**BRIEF**.
With both ends included, repeat exactly the lines of the entries below from the one containing "33: (775, 452, 16.16)" down to the one containing "51: (760, 278, 17.35)", and no others.

**TASK INPUTS**.

::::::

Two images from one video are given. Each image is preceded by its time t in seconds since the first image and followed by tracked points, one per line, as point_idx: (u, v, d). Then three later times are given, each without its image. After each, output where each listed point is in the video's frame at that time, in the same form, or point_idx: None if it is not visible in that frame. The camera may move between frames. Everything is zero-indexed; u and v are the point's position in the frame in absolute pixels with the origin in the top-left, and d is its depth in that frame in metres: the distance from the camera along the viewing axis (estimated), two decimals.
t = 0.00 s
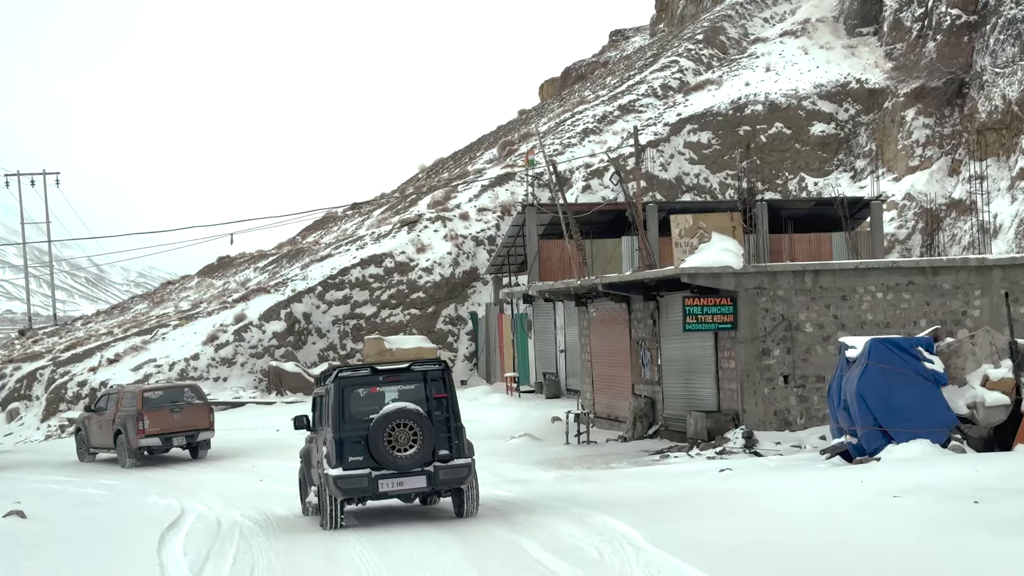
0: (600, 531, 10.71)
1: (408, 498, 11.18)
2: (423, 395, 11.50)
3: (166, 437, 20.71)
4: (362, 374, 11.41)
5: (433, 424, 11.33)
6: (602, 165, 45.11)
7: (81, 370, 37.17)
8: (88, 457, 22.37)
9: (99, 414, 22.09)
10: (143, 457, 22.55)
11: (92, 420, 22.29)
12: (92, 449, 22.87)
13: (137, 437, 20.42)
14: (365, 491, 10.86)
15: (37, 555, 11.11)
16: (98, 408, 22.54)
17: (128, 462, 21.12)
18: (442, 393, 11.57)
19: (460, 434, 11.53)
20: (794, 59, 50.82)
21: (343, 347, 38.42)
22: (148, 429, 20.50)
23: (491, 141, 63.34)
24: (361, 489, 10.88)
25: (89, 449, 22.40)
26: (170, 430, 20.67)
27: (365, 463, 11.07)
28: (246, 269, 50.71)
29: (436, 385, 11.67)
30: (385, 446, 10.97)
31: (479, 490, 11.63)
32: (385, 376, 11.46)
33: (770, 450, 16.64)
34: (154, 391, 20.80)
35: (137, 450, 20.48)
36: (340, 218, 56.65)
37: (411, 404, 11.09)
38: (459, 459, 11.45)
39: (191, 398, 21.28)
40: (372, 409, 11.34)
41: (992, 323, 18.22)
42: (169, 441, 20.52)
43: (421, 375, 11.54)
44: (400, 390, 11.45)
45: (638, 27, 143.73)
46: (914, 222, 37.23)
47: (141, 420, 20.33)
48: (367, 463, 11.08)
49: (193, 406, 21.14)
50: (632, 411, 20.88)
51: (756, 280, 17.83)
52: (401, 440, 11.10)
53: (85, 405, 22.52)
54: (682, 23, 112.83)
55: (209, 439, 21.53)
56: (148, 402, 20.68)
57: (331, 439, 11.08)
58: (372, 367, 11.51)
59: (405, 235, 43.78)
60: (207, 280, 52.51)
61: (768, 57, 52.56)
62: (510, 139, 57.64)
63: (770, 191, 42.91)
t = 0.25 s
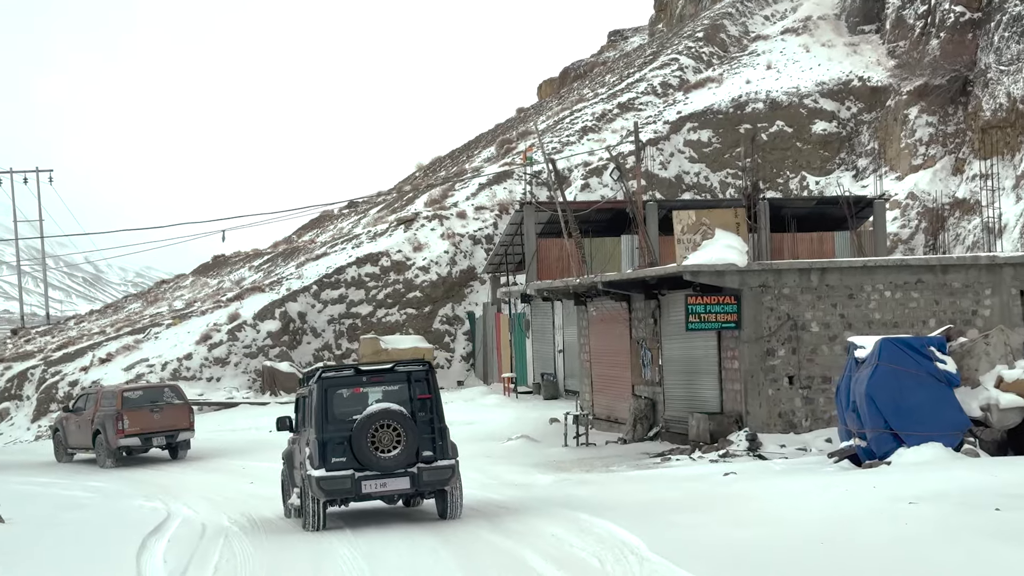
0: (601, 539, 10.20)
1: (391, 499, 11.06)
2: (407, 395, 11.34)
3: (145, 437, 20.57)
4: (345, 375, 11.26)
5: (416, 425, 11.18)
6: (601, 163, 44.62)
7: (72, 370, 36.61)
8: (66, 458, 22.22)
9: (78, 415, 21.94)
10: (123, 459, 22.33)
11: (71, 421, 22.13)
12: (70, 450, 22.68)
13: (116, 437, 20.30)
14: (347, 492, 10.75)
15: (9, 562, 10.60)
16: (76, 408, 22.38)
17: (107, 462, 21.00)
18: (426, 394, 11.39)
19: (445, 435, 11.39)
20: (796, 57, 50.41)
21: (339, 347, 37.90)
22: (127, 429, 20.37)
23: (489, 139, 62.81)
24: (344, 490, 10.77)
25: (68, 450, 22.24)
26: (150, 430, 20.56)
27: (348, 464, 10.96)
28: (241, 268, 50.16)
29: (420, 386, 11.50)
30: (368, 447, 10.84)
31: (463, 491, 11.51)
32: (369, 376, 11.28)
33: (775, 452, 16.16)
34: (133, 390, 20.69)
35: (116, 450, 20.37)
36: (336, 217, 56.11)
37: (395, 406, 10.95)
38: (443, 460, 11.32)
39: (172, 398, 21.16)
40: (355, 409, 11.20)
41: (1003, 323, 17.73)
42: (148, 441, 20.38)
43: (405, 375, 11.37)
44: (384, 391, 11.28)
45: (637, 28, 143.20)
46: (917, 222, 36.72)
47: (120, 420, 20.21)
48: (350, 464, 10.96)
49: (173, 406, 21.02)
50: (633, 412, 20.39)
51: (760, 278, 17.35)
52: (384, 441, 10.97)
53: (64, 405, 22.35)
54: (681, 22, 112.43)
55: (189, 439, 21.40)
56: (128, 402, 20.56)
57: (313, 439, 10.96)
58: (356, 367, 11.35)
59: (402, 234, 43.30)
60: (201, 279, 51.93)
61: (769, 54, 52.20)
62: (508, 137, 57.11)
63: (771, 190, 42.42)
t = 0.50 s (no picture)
0: (603, 546, 9.70)
1: (376, 500, 10.86)
2: (392, 397, 11.09)
3: (127, 437, 20.45)
4: (330, 376, 10.99)
5: (401, 427, 10.95)
6: (600, 162, 44.25)
7: (65, 370, 36.15)
8: (46, 458, 22.01)
9: (59, 415, 21.75)
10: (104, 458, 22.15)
11: (52, 421, 21.91)
12: (51, 450, 22.44)
13: (98, 437, 20.15)
14: (332, 495, 10.53)
15: None
16: (57, 408, 22.19)
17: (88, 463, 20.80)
18: (412, 395, 11.15)
19: (430, 436, 11.18)
20: (797, 57, 50.13)
21: (335, 348, 37.46)
22: (109, 428, 20.22)
23: (488, 138, 62.42)
24: (328, 492, 10.56)
25: (48, 450, 22.04)
26: (132, 430, 20.42)
27: (333, 465, 10.73)
28: (237, 267, 49.73)
29: (406, 387, 11.25)
30: (353, 448, 10.61)
31: (448, 491, 11.31)
32: (354, 377, 11.02)
33: (780, 456, 15.73)
34: (116, 390, 20.54)
35: (99, 450, 20.21)
36: (333, 216, 55.69)
37: (380, 407, 10.71)
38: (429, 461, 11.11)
39: (155, 398, 21.03)
40: (340, 410, 10.94)
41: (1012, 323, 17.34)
42: (130, 441, 20.26)
43: (390, 376, 11.11)
44: (370, 393, 11.02)
45: (636, 30, 143.03)
46: (920, 222, 36.29)
47: (103, 419, 20.06)
48: (334, 465, 10.73)
49: (155, 406, 20.87)
50: (633, 414, 19.98)
51: (765, 277, 16.92)
52: (369, 443, 10.75)
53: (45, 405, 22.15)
54: (680, 23, 112.24)
55: (172, 439, 21.25)
56: (110, 402, 20.42)
57: (298, 441, 10.71)
58: (341, 368, 11.08)
59: (400, 233, 42.90)
60: (196, 279, 51.49)
61: (771, 53, 51.95)
62: (507, 136, 56.72)
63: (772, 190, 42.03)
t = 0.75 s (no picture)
0: (606, 557, 9.19)
1: (360, 504, 10.75)
2: (375, 400, 10.98)
3: (107, 439, 20.23)
4: (312, 379, 10.90)
5: (385, 430, 10.84)
6: (601, 162, 43.80)
7: (57, 371, 35.61)
8: (24, 461, 21.71)
9: (37, 417, 21.47)
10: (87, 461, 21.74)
11: (31, 422, 21.62)
12: (29, 452, 22.08)
13: (77, 438, 19.91)
14: (315, 499, 10.44)
15: None
16: (35, 409, 21.91)
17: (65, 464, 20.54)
18: (395, 397, 11.04)
19: (415, 439, 11.07)
20: (800, 56, 49.74)
21: (332, 349, 36.96)
22: (89, 430, 19.99)
23: (487, 138, 61.94)
24: (311, 497, 10.47)
25: (27, 453, 21.74)
26: (112, 431, 20.21)
27: (316, 469, 10.64)
28: (233, 268, 49.22)
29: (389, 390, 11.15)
30: (335, 452, 10.51)
31: (433, 495, 11.20)
32: (337, 380, 10.92)
33: (787, 462, 15.24)
34: (96, 391, 20.33)
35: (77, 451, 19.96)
36: (331, 217, 55.18)
37: (362, 410, 10.61)
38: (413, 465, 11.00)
39: (134, 399, 20.89)
40: (323, 414, 10.84)
41: None
42: (111, 443, 20.05)
43: (374, 379, 11.01)
44: (353, 396, 10.92)
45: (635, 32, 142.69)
46: (924, 223, 35.78)
47: (82, 420, 19.83)
48: (317, 469, 10.64)
49: (135, 407, 20.66)
50: (635, 417, 19.49)
51: (771, 276, 16.43)
52: (352, 446, 10.64)
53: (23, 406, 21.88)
54: (680, 24, 111.87)
55: (151, 441, 21.05)
56: (90, 403, 20.19)
57: (280, 445, 10.63)
58: (323, 371, 10.98)
59: (397, 233, 42.45)
60: (192, 279, 50.97)
61: (773, 53, 51.61)
62: (506, 136, 56.24)
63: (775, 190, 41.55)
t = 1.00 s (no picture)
0: (611, 566, 8.72)
1: (346, 508, 10.68)
2: (360, 403, 10.94)
3: (90, 440, 20.09)
4: (297, 382, 10.86)
5: (371, 433, 10.77)
6: (602, 162, 43.41)
7: (51, 373, 35.13)
8: (5, 463, 21.48)
9: (18, 418, 21.25)
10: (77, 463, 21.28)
11: (12, 424, 21.40)
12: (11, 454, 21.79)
13: (59, 440, 19.75)
14: (300, 503, 10.36)
15: None
16: (16, 410, 21.70)
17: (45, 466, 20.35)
18: (381, 400, 11.00)
19: (400, 442, 11.02)
20: (803, 56, 49.41)
21: (329, 350, 36.50)
22: (71, 431, 19.83)
23: (487, 138, 61.52)
24: (296, 500, 10.39)
25: (8, 455, 21.52)
26: (94, 433, 20.07)
27: (301, 472, 10.57)
28: (230, 269, 48.75)
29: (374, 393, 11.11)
30: (320, 456, 10.45)
31: (419, 498, 11.12)
32: (322, 384, 10.86)
33: (795, 466, 14.78)
34: (78, 392, 20.18)
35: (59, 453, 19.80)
36: (329, 217, 54.72)
37: (348, 413, 10.56)
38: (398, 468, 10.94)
39: (117, 401, 20.76)
40: (308, 417, 10.79)
41: None
42: (93, 444, 19.90)
43: (359, 382, 10.97)
44: (339, 399, 10.87)
45: (636, 35, 142.40)
46: (929, 224, 35.28)
47: (64, 422, 19.68)
48: (302, 472, 10.57)
49: (118, 408, 20.54)
50: (637, 420, 19.04)
51: (779, 275, 15.98)
52: (338, 450, 10.58)
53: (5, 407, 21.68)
54: (681, 25, 111.55)
55: (134, 443, 20.93)
56: (72, 404, 20.03)
57: (265, 448, 10.56)
58: (308, 374, 10.95)
59: (396, 234, 42.04)
60: (189, 280, 50.49)
61: (776, 52, 51.28)
62: (506, 136, 55.81)
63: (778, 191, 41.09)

::::::

**SOLVED PROBLEM**.
33: (775, 452, 16.16)
34: (133, 390, 20.69)
35: (116, 450, 20.37)
36: (336, 217, 56.11)
37: (395, 406, 10.95)
38: (443, 460, 11.32)
39: (172, 398, 21.16)
40: (355, 409, 11.20)
41: (1003, 323, 17.73)
42: (148, 441, 20.38)
43: (405, 375, 11.37)
44: (384, 391, 11.28)
45: (637, 28, 143.20)
46: (917, 222, 36.72)
47: (120, 420, 20.21)
48: (350, 464, 10.96)
49: (173, 406, 21.02)
50: (633, 412, 20.39)
51: (760, 278, 17.35)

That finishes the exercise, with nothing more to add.